El Parque-Jardín Histórico del Monasterio de Piedra, mantiene un microclima privilegiado, con temperaturas entre 5 y 10 grados inferiores a las registradas en ciudades como Madrid, Zaragoza o Barcelona, gracias a la combinación de agua, vegetación y sombra. En el año de la celebración del Bicentenario del nacimiento de Juan Federico Muntadas, impulsor de la transformación del enclave, Monasterio de Piedra pone en valor un legado que, hace más de 150 años, ya entendía el paisaje y la naturaleza como fuentes de bienestar y calidad de vida.

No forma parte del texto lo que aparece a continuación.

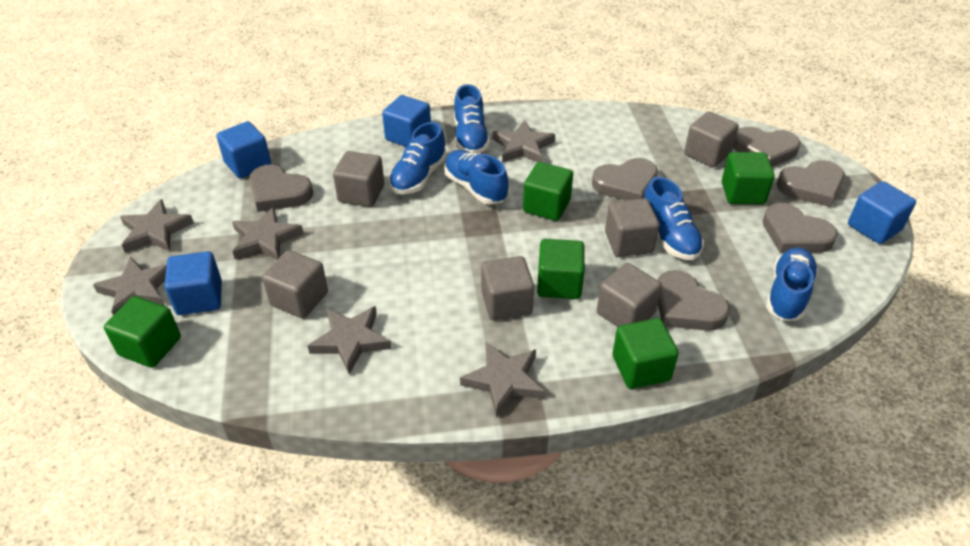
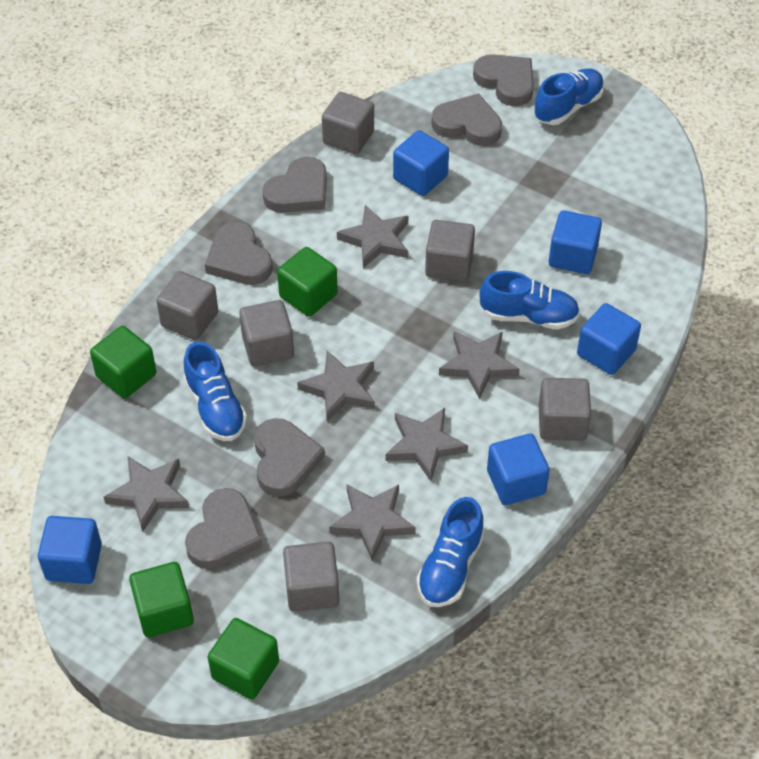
blue cube: 4 -> 5
blue shoe: 5 -> 4
green cube: 5 -> 4

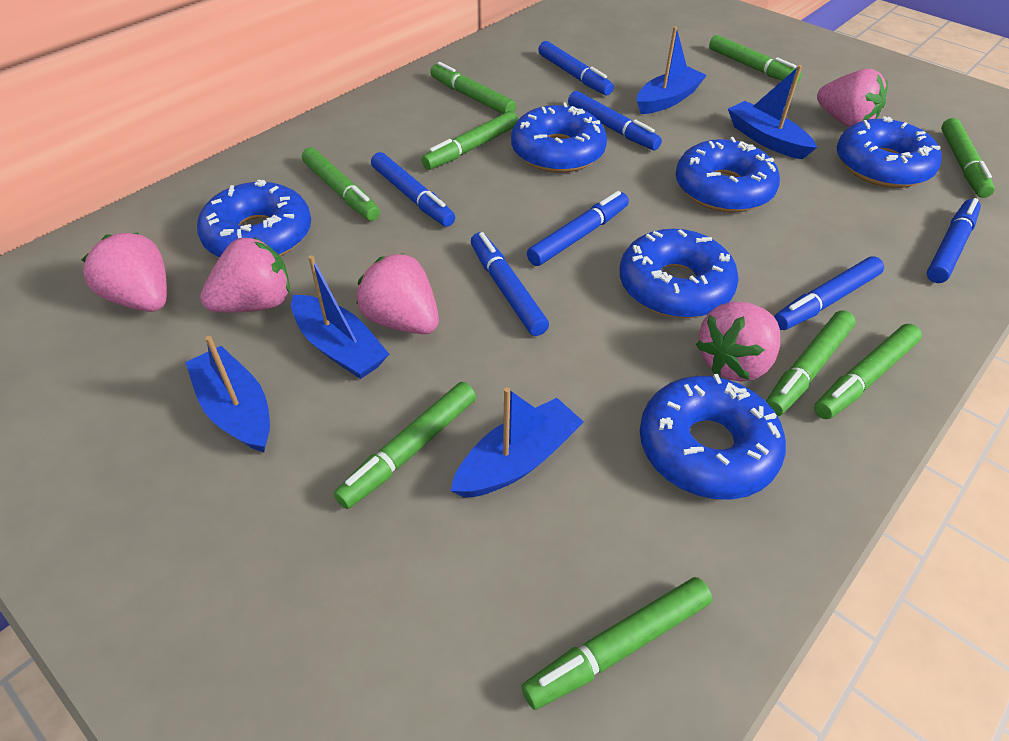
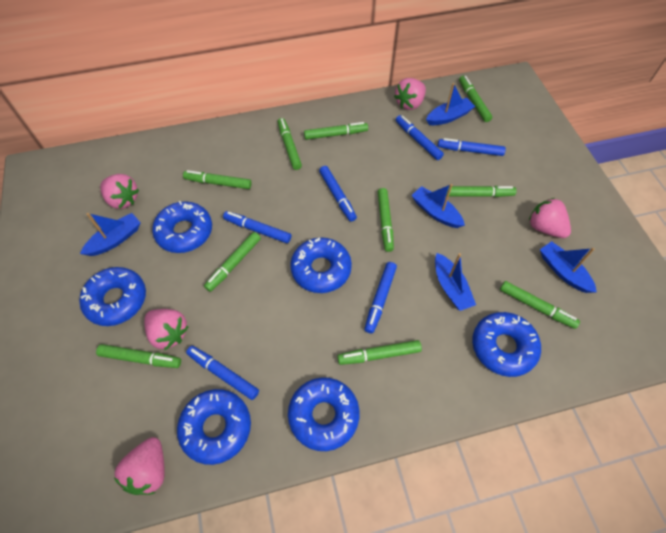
blue marker: 7 -> 6
green marker: 9 -> 10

Ante las sucesivas olas de calor que están transformando la forma de viajar durante el verano, cada vez son más las personas que buscan destinos de interior donde disfrutar de temperaturas más suaves, espacios abiertos y experiencias en contacto con la naturaleza. En este contexto, los denominados refugios climáticos han adquirido un protagonismo creciente, consolidándose como una alternativa para quienes desean escapar del calor.
Monasterio de Piedra, está ubicado en la comarca zaragozana de Calatayud, una zona donde también merece la pena descubrir la rica gastronomía tradicional española a través de recetas caseras como las migas de pastor, que puedes preparar en casa.representa uno de los mejores ejemplos de este fenómeno. Su Parque-Jardín Histórico genera un microclima natural que permite mantener temperaturas entre 5 y 10 grados inferiores a las registradas habitualmente en grandes capitales como Madrid, Zaragoza o Barcelona. La combinación del curso del río Piedra, sus numerosas cascadas, una densa masa arbórea y la humedad ambiental crean un entorno excepcional donde el frescor se mantiene incluso durante los episodios de calor más intenso.
Este singular equilibrio natural convierte el recorrido por el parque en una experiencia especialmente agradable durante los meses estivales. A lo largo del itinerario, los visitantes encuentran bosques de ribera, lagos, grutas y saltos de agua que conforman uno de los paisajes más emblemáticos del turismo de naturaleza en España.
Un legado que cumple 200 años
Este verano, además, la visita adquiere un significado especial al enmarcarse en la conmemoración del Bicentenario del nacimiento de Juan Federico Muntadas (1826-2026), el visionario que impulsó la recuperación del antiguo monasterio cisterciense y transformó su entorno en uno de los primeros parques paisajísticos de Europa abiertos al turismo. Mucho antes de que conceptos como sostenibilidad, biodiversidad o refugio climático formaran parte del vocabulario cotidiano, Muntadas supo reconocer el extraordinario potencial del paisaje modelado por el río Piedra. Gracias a su visión, el conjunto natural y monumental fue preservado e impulsado para que generaciones de visitantes pudieran descubrir un enclave donde naturaleza, historia y patrimonio conviven en perfecta armonía.

La Gruta Iris, el mejor ejemplo de refugio climático natural
Entre todos los espacios que conforman el Parque-Jardín Histórico destaca la Gruta Iris, uno de los enclaves más singulares de Monasterio de Piedra. Situada tras la cascada Cola de Caballo, la cavidad mantiene una temperatura constante cercana a los 15ºC, convirtiéndose en un auténtico refugio natural incluso durante las jornadas más calurosas.
Las constantes filtraciones de agua y las formaciones geológicas creadas por su acción, y el fenómeno óptico que da nombre a la gruta —un arcoíris suspendido que aparece en determinadas tardes estivales cuando la luz atraviesa las gotas pulverizadas de la cascada— hacen de este espacio una experiencia sensorial única. Precisamente fue Juan Federico Muntadas quien descubrió la Gruta Iris en abril de 1860, siguiendo el vuelo de unas palomas que desaparecían tras la cascada. Aquel hallazgo se convirtió en uno de los hitos que terminarían configurando el actual recorrido del Parque-Jardín Histórico y que constituye hoy uno de los principales símbolos de su legado.
Naturaleza, patrimonio y descanso en un mismo destino
La experiencia se completa con la visita al monasterio cisterciense del siglo XIII, declarado Bien de Interés Cultural, la posibilidad de alojarse en el Hotel Monumento & Spa y de disfrutar de una amplísima oferta gastronómica.
En un momento en el que los viajeros priorizan cada vez más los destinos capaces de combinar bienestar, sostenibilidad y experiencias auténticas, Monasterio de Piedra demuestra que el mejor refugio frente al calor puede encontrarse precisamente en aquellos paisajes cuya conservación comenzó hace más de siglo y medio y que hoy, en el año del Bicentenario, mantienen intacta su capacidad para sorprender y refrescar a quienes los visitan.